Dr Phil says there are some battles as parents we just always have to win. I feel this is one of them! I unceremoniously rip the farking, overpriced, fluffy lion out from under Ava’s arms and before she can even catch her breath or have her legs buckle underneath her, I yank her up into my arms and start to carry her out of the shop.
It’s at this point she decides to start running, in the air! So I’m carrying my handbag, my camera bag and my toddler who’s arms and legs are thrashing about as if she’s in the final stages of a 100m dash, I’m sweating like a stuffed pig, the sweat is visibly running down my back, my family and my husband have scattered from the shame, none of them wanted to be associated with the crazy sweaty lady who’s toddler is under going an exorcism right there in the curio shop!
But I don’t care, I keep walking, even though I”m getting hit in the face from the thrashing arms and kicked in the leg by the thrashing legs, I keep going, till we get out in the car pack.

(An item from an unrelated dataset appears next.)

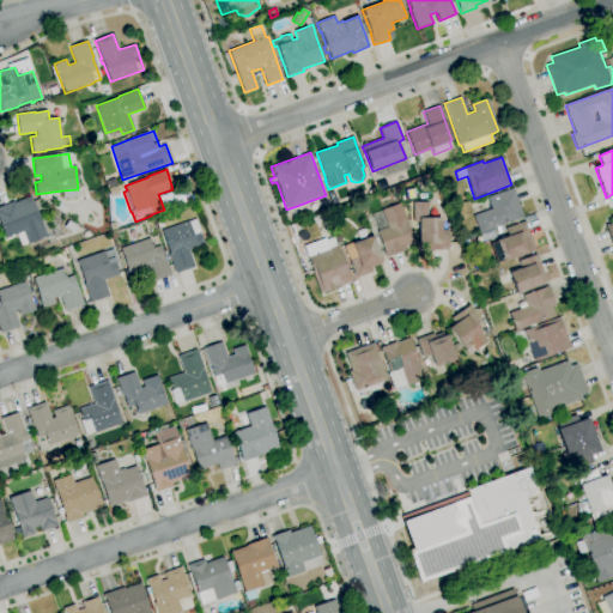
[(109,196),(108,188),(116,186),(119,194),(109,196)]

It’s then that I decide to implement parenting 101 circa 1980, I get us between a couple of cars, where no one can see us, take a deep breath, calm myself down, think screw you Super Nanny and then proceed to dish out two firm swots on the backside of my still 100m dashing toddler!
Amazingly, this calms her down instantly! She is still crying and she is still very very angry but suddenly her ability to walk unaided returns and she manages to do the rest of the walk back to the car, by herself without further incident.
Of course, I don’t think we’ll be visiting the Lion Park soon, not until such time as they either reprice those farking fluffy lions or move them out of the grasp of passing two year olds.
We made the drive home in silence, me mopping up sweat from my hair and brow, Ava promptly passed out and slept for 3 hours clearly exhausted from her tantrum and all I kept thinking was Thank God I don’t embarrass easily!